To celebrate Howard University’s 150 year anniversary, a panel of Howard University alumni, who represent various styles, literary experiments and stages in their writing career, address the unique gift that Howard University provided in making each of them aware of a long literary tradition that dates back to the Harlem Renaissance, which took root, also in Washington D.C. Our goal is to touch on how attending a historically Black College provided a wonderful springboard into American letters.


Old Journals, New Writing: Editors on History and Discovery. (Jody Bolz, Kwame Dawes, Ethelbert Miller, Jeremy Schraffenberger, Don Share)

As editors of four of the nation’s oldest literary journals, the panelists are mindful of tradition but eager to break new ground in the contemporary literary landscape. The discussion will focus on how and why these publications—North American Review (since 1815), Poet Lore (since 1889), Poetry (since 1912), and Prairie Schooner (since 1926)—may be well positioned to recognize and welcome new writers because of what their archives reveal about literary history.


On Caucuses: Caucus Leaders Unite. (Miguel M. Morales, Bojan Louis, Ruben Quesada, Alyss Dixson, Tiffany Ferentini)

What do AWP caucuses do? Why are they important? Want to form a caucus or become more active? Come hear from minority caucus leaders (African Diaspora, Indigenous, Latino, LGBTQ) on the state of AWP's caucus system. Learn about the information sharing and the work our united caucuses are doing. Join one of the special initiatives we're launching to improve the AWP annual conference for everyone. We'll also offer a comprehensive guide to caucus events and volunteer opportunities at #AWP17.

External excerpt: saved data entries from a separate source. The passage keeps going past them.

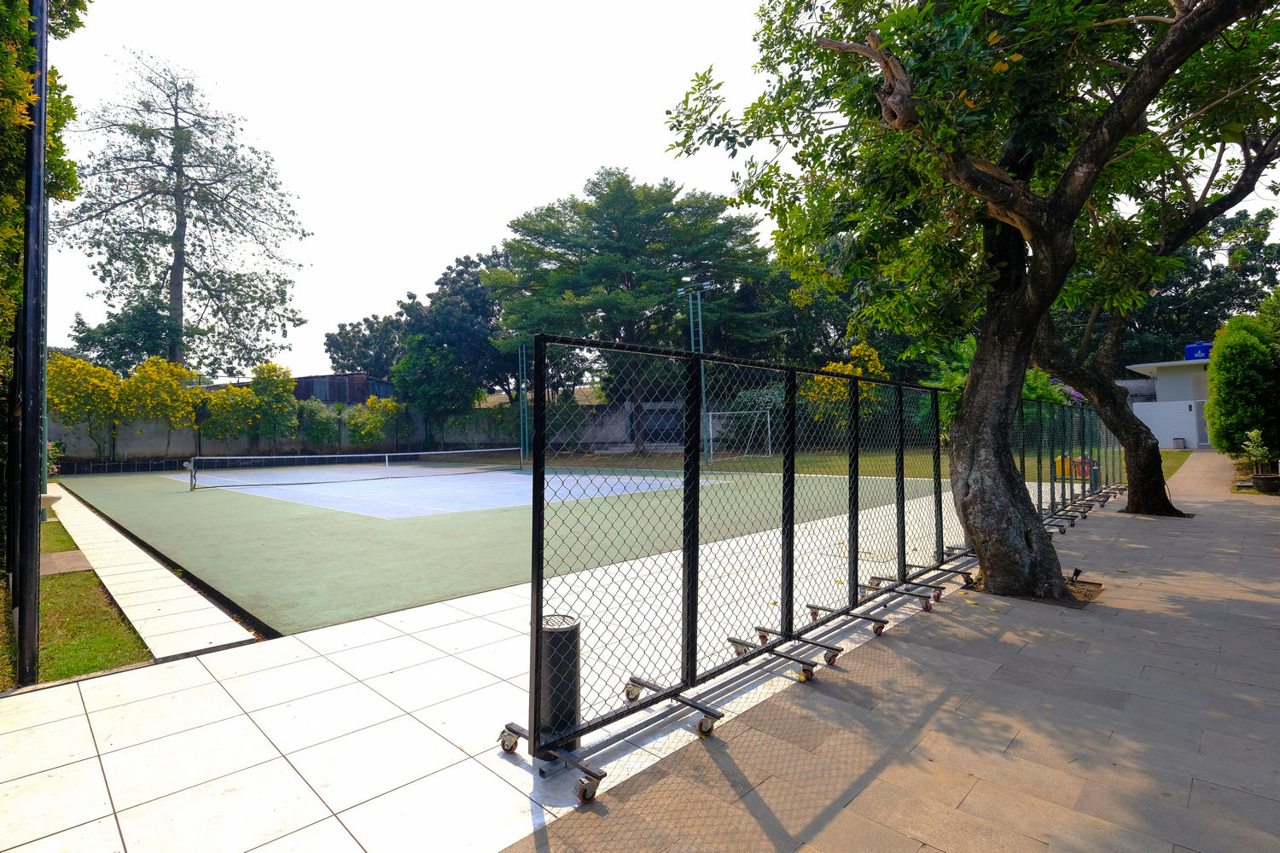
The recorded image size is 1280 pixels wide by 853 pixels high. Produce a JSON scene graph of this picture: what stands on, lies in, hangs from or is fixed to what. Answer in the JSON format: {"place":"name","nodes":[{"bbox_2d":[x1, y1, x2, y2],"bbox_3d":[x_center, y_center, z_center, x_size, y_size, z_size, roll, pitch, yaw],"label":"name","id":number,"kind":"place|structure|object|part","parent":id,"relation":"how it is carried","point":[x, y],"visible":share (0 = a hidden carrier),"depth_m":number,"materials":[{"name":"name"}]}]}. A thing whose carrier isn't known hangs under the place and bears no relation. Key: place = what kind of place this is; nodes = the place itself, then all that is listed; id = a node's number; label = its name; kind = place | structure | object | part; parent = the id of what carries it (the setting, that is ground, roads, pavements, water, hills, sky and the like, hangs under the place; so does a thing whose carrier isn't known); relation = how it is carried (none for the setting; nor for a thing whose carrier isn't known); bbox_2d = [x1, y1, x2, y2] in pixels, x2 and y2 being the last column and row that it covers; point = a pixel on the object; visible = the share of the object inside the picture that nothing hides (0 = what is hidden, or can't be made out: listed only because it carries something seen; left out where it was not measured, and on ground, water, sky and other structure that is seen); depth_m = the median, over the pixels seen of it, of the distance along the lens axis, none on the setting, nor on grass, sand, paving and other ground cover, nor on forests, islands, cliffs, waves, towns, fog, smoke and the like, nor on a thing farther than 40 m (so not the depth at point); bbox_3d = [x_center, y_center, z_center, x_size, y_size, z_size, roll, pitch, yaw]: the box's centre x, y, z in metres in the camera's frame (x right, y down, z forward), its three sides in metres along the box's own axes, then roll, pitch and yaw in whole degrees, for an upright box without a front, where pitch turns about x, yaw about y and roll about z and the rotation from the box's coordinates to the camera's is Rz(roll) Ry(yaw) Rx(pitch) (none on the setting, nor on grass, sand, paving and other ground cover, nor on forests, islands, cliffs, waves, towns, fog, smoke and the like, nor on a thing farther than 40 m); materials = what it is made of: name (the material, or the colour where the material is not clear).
{"place":"outdoors","nodes":[
{"label":"outdoors","id":0,"kind":"place"},
{"bbox_2d":[1,511,151,687],"label":"lawn","id":1,"kind":"structure","parent":0,"point":[98,662],"materials":[{"name":"green plant"}]},
{"bbox_2d":[11,0,48,684],"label":"black pole","id":2,"kind":"object","parent":1,"relation":"on","point":[31,580],"visible":0.98,"depth_m":3.91,"materials":[{"name":"black metal"}]},
{"bbox_2d":[0,0,90,557],"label":"tree","id":3,"kind":"object","parent":1,"relation":"on","point":[23,75],"visible":0.68,"depth_m":5.12,"materials":[{"name":"green plant"}]},
{"bbox_2d":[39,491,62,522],"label":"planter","id":4,"kind":"object","parent":1,"relation":"on","point":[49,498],"visible":0.55,"depth_m":10.36,"materials":[{"name":"beige stone"}]},
{"bbox_2d":[40,550,93,575],"bbox_3d":[-6.918,1.612,6.947,0.736,0.053,1.021,-1,0,-45],"label":"paving slab","id":5,"kind":"structure","parent":1,"relation":"on","point":[71,555],"depth_m":7.00,"materials":[{"name":"brown"}]},
{"bbox_2d":[45,482,258,664],"label":"path","id":6,"kind":"structure","parent":0,"point":[141,573],"materials":[{"name":"white tile"}]},
{"bbox_2d":[291,372,396,404],"label":"building","id":7,"kind":"structure","parent":0,"point":[376,381],"materials":[{"name":"brown metal"}]},
{"bbox_2d":[44,399,706,464],"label":"wall","id":8,"kind":"structure","parent":0,"point":[143,441],"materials":[{"name":"grey concrete"}]},
{"bbox_2d":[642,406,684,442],"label":"gate","id":9,"kind":"structure","parent":8,"relation":"in","point":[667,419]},
{"bbox_2d":[0,482,958,852],"label":"tiled pavement","id":10,"kind":"structure","parent":0,"point":[424,608],"materials":[{"name":"white tile"}]},
{"bbox_2d":[62,458,942,642],"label":"tennis court","id":11,"kind":"object","parent":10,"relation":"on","point":[524,479],"visible":0.78,"depth_m":10.26,"materials":[{"name":"green paint"}]},
{"bbox_2d":[185,447,518,490],"bbox_3d":[-8.529,1.276,19.251,9.269,0.790,1.332,-1,0,-45],"label":"tennis net","id":12,"kind":"object","parent":11,"relation":"on","point":[319,456],"visible":0.99,"depth_m":18.35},
{"bbox_2d":[536,612,581,755],"bbox_3d":[-0.396,1.269,2.947,0.250,0.624,0.253,-1,0,-45],"label":"trash can","id":13,"kind":"object","parent":10,"relation":"on","point":[564,620],"visible":0.69,"depth_m":2.85,"materials":[{"name":"black metal"}]},
{"bbox_2d":[14,0,1278,377],"label":"sky","id":14,"kind":"structure","parent":0,"point":[386,287],"materials":[{"name":"white"}]},
{"bbox_2d":[511,447,1163,483],"label":"lawn","id":15,"kind":"structure","parent":0,"point":[1163,471],"materials":[{"name":"green plant"}]},
{"bbox_2d":[488,170,781,453],"bbox_3d":[-0.103,-5.612,32.124,14.799,14.627,13.879,-1,0,31],"label":"large tree","id":16,"kind":"object","parent":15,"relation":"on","point":[619,200],"visible":0.95,"depth_m":29.04,"materials":[{"name":"green plant"}]},
{"bbox_2d":[678,279,710,463],"bbox_3d":[2.233,-2.063,23.615,0.653,7.222,1.519,-1,0,-45],"label":"light pole","id":17,"kind":"object","parent":15,"relation":"on","point":[692,339],"visible":0.62,"depth_m":23.62,"materials":[{"name":"grey metal"}]},
{"bbox_2d":[703,409,772,462],"bbox_3d":[4.465,0.441,28.009,3.357,2.013,2.438,-1,0,-45],"label":"soccer goal","id":18,"kind":"object","parent":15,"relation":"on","point":[710,414],"visible":0.77,"depth_m":28.21,"materials":[{"name":"white metal"}]},
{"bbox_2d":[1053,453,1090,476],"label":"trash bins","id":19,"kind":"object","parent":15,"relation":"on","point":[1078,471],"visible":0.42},
{"bbox_2d":[508,456,1279,852],"label":"paved walkway","id":20,"kind":"structure","parent":0,"point":[858,800],"materials":[{"name":"grey"}]},
{"bbox_2d":[498,335,978,796],"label":"chain-link fence","id":21,"kind":"object","parent":20,"relation":"on","point":[793,479],"visible":0.93,"depth_m":3.73,"materials":[{"name":"black metal"}]},
{"bbox_2d":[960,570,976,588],"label":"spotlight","id":22,"kind":"object","parent":20,"relation":"on","point":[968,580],"visible":0.87,"depth_m":5.74,"materials":[{"name":"black"}]},
{"bbox_2d":[668,0,1278,600],"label":"tree","id":23,"kind":"object","parent":20,"relation":"on","point":[1035,314],"visible":0.99,"depth_m":5.06,"materials":[{"name":"green plant"}]},
{"label":"tree trunk","id":24,"kind":"part","parent":23,"relation":"part of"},
{"bbox_2d":[1014,395,1128,529],"bbox_3d":[7.772,0.503,10.711,7.664,2.121,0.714,-1,0,-45],"label":"fence","id":25,"kind":"object","parent":20,"relation":"on","point":[1040,481],"visible":0.59,"depth_m":10.49,"materials":[{"name":"metal"}]},
{"bbox_2d":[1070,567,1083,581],"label":"spotlight","id":26,"kind":"object","parent":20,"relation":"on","point":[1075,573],"visible":0.93,"depth_m":5.82,"materials":[{"name":"black metal"}]},
{"bbox_2d":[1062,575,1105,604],"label":"tree pit","id":27,"kind":"object","parent":20,"relation":"in","point":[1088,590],"visible":0.29,"depth_m":5.55,"materials":[{"name":"brown soil"}]},
{"bbox_2d":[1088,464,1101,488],"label":"trash bin","id":28,"kind":"object","parent":20,"relation":"on","point":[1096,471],"visible":0.58,"depth_m":13.31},
{"bbox_2d":[1028,36,1279,515],"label":"tree","id":29,"kind":"object","parent":20,"relation":"on","point":[1143,496],"visible":0.65,"depth_m":8.71,"materials":[{"name":"plant"}]},
{"bbox_2d":[1250,473,1279,493],"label":"flower pot","id":30,"kind":"object","parent":20,"relation":"on","point":[1268,479],"visible":0.93,"depth_m":12.16,"materials":[{"name":"brown ceramic"}]},
{"bbox_2d":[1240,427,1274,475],"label":"potted plant","id":31,"kind":"object","parent":30,"relation":"in","point":[1253,433],"visible":0.92,"depth_m":12.71,"materials":[{"name":"green plant"}]},
{"bbox_2d":[1122,357,1213,449],"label":"white building","id":32,"kind":"structure","parent":0,"point":[1168,376],"depth_m":27.55,"materials":[{"name":"white paint"}]},
{"bbox_2d":[1184,341,1212,359],"bbox_3d":[24.859,-3.241,26.571,1.035,0.920,1.212,-1,0,-45],"label":"water tank","id":33,"kind":"object","parent":32,"relation":"on","point":[1198,349],"visible":0.49,"depth_m":26.27,"materials":[{"name":"blue plastic"}]},
{"bbox_2d":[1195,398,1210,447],"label":"door","id":34,"kind":"structure","parent":32,"relation":"in","point":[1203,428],"depth_m":26.07,"materials":[{"name":"grey"}]},
{"bbox_2d":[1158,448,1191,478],"label":"lawn","id":35,"kind":"structure","parent":0,"point":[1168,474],"materials":[{"name":"green plant"}]},
{"label":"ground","id":36,"kind":"structure","parent":0},
{"bbox_2d":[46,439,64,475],"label":"flowering plant","id":37,"kind":"object","parent":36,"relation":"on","point":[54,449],"visible":0.41,"depth_m":16.23,"materials":[{"name":"plant"}]},
{"bbox_2d":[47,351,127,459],"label":"yellow shrub","id":38,"kind":"object","parent":36,"relation":"on","point":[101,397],"visible":0.82,"depth_m":22.63,"materials":[{"name":"yellow plant"}]},
{"bbox_2d":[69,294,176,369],"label":"tree","id":39,"kind":"object","parent":36,"relation":"on","point":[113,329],"visible":0.58,"depth_m":33.96,"materials":[{"name":"green plant"}]},
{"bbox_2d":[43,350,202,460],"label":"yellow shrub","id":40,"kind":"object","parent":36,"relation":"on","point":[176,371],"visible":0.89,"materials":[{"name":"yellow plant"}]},
{"bbox_2d":[120,356,199,455],"bbox_3d":[-20.875,-0.597,26.086,3.185,4.795,3.187,-1,0,-45],"label":"yellow shrub","id":41,"kind":"object","parent":36,"relation":"on","point":[164,374],"visible":0.93,"depth_m":25.59,"materials":[{"name":"yellow plant"}]},
{"bbox_2d":[58,48,313,377],"bbox_3d":[-24.399,-8.943,32.150,12.071,21.190,11.916,-1,0,21],"label":"tall tree","id":42,"kind":"object","parent":36,"relation":"on","point":[176,125],"visible":0.98,"depth_m":31.23,"materials":[{"name":"green plant"}]},
{"bbox_2d":[197,384,254,447],"bbox_3d":[-18.456,-0.123,27.004,2.674,3.637,2.688,-1,0,-45],"label":"yellow shrub","id":43,"kind":"object","parent":36,"relation":"on","point":[213,424],"visible":0.88,"depth_m":26.52,"materials":[{"name":"plant"}]},
{"bbox_2d":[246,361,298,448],"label":"shrub","id":44,"kind":"object","parent":36,"relation":"on","point":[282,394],"visible":0.96,"depth_m":28.11,"materials":[{"name":"green plant"}]},
{"bbox_2d":[295,399,341,449],"bbox_3d":[-15.646,0.229,29.019,2.564,3.175,2.631,-1,0,-45],"label":"shrub","id":45,"kind":"object","parent":36,"relation":"on","point":[317,427],"visible":0.86,"depth_m":28.53,"materials":[{"name":"green plant"}]},
{"bbox_2d":[321,311,407,381],"label":"tree","id":46,"kind":"object","parent":36,"relation":"on","point":[344,344],"visible":0.6,"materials":[{"name":"green plant"}]},
{"bbox_2d":[343,395,405,448],"bbox_3d":[-13.480,0.087,30.613,3.111,3.309,3.037,-1,0,-45],"label":"shrub","id":47,"kind":"object","parent":36,"relation":"on","point":[389,404],"visible":0.96,"depth_m":30.11,"materials":[{"name":"plant"}]},
{"bbox_2d":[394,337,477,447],"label":"tree","id":48,"kind":"object","parent":36,"relation":"on","point":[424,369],"visible":0.91,"depth_m":33.41,"materials":[{"name":"green plant"}]},
{"bbox_2d":[396,253,515,424],"bbox_3d":[-10.839,-4.646,39.632,9.591,12.941,9.955,-1,0,-45],"label":"tree","id":49,"kind":"object","parent":36,"relation":"on","point":[459,275],"visible":0.7,"depth_m":37.27,"materials":[{"name":"green plant"}]},
{"bbox_2d":[516,342,529,464],"bbox_3d":[-5.138,-1.005,26.386,0.631,5.393,0.640,-1,0,-45],"label":"light pole","id":50,"kind":"object","parent":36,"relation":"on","point":[520,352],"visible":0.72,"depth_m":26.33,"materials":[{"name":"metal"}]},
{"bbox_2d":[801,343,888,431],"bbox_3d":[8.193,-1.015,24.076,3.521,4.563,3.464,-1,0,-45],"label":"flowering shrub","id":51,"kind":"object","parent":36,"relation":"on","point":[850,369],"visible":0.42,"depth_m":23.51,"materials":[{"name":"yellow plant"}]},
{"bbox_2d":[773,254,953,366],"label":"tree","id":52,"kind":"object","parent":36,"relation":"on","point":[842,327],"visible":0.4,"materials":[{"name":"green plant"}]},
{"bbox_2d":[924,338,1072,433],"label":"flowering shrub","id":53,"kind":"object","parent":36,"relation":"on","point":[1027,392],"visible":0.23,"depth_m":20.76,"materials":[{"name":"green plant"}]},
{"bbox_2d":[1171,436,1186,448],"bbox_3d":[24.022,0.763,26.705,0.508,0.517,0.484,-1,0,-45],"label":"trash bin","id":54,"kind":"object","parent":36,"relation":"on","point":[1178,439],"visible":0.98,"depth_m":26.51,"materials":[{"name":"grey"}]},
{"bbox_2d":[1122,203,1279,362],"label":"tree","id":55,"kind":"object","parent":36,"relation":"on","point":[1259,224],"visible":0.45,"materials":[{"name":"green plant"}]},
{"bbox_2d":[1203,312,1279,457],"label":"shrub","id":56,"kind":"object","parent":36,"relation":"on","point":[1221,362],"visible":0.91,"depth_m":15.43,"materials":[{"name":"green plant"}]}
]}

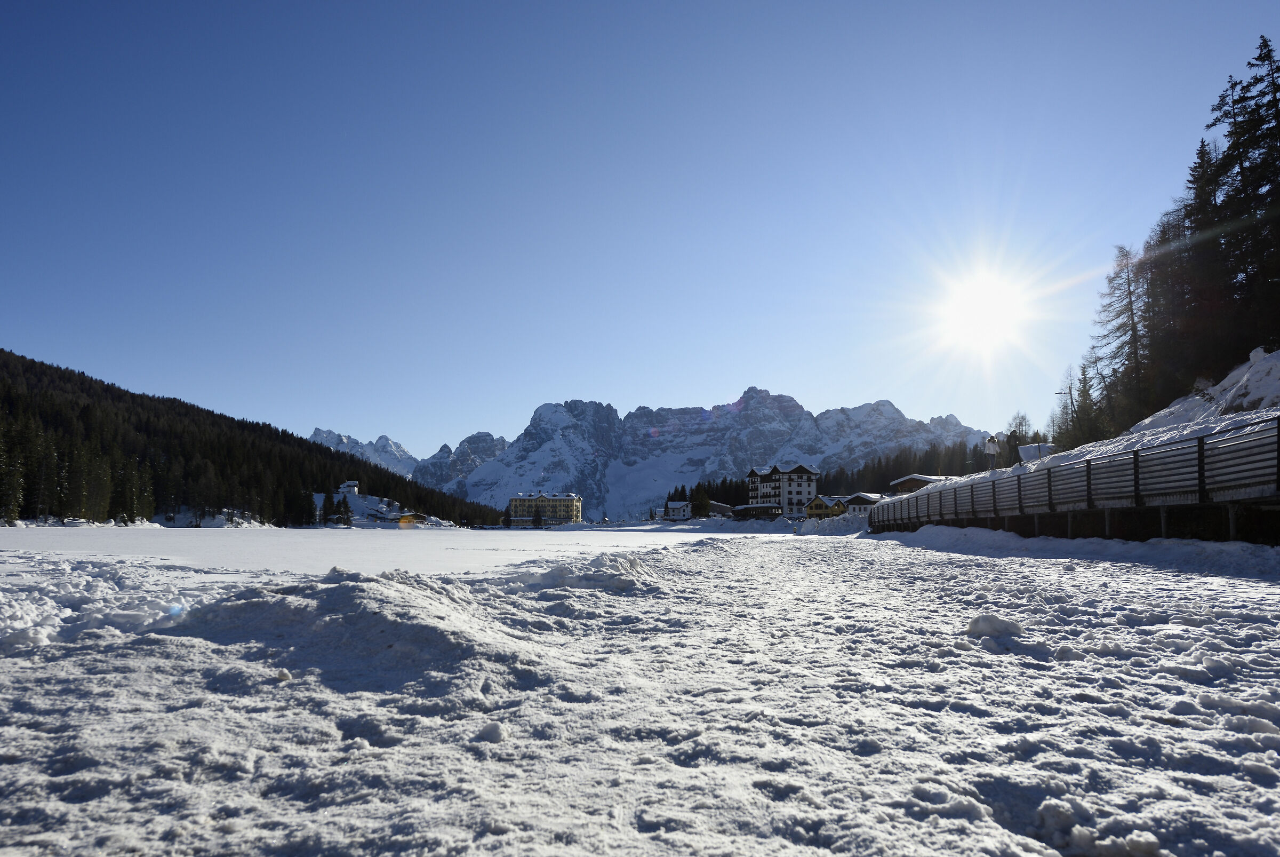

On Girdling Digression: Plutarch’s Influence on the Contemporary Essay. (Matthew Gavin Frank, Adrianne Kalfopoulou, Elena Passarello, Inara Verzemnieks, Jericho Parms)

The malleable parameters of the contemporary essay, while sometimes overwhelmingly myriad, can be traced to the tenets perpetuated by Plutarch, the first known pioneer of the essay, in the 1st and 2nd centuries AD. We will discuss the ways in which Plutarch engaged various cultural constructs, including, but not limited to ceremony, food, introversion, space and time, and how such meditations have impacted the stylistic philosophies that shape much of the literary essay writing of today.


On the Care and Feeding of Interns, the Lifeblood of Lit Mags. (Julie Wakeman-Linn, Marcia Parlow, Mark Drew, Erin Hoover)

Literary publications often depend on the contributions, support, and assistance provided by undergraduate interns. Managing this relationship can be a tricky process, often without specific, tangible rewards or payment. In this panel editors from a wide range of literary journals reflect on their experience working with interns—how to establish a fruitful relationship, how to train them, how to help them develop editing and publishing careers, as well as the joys and trials of the process.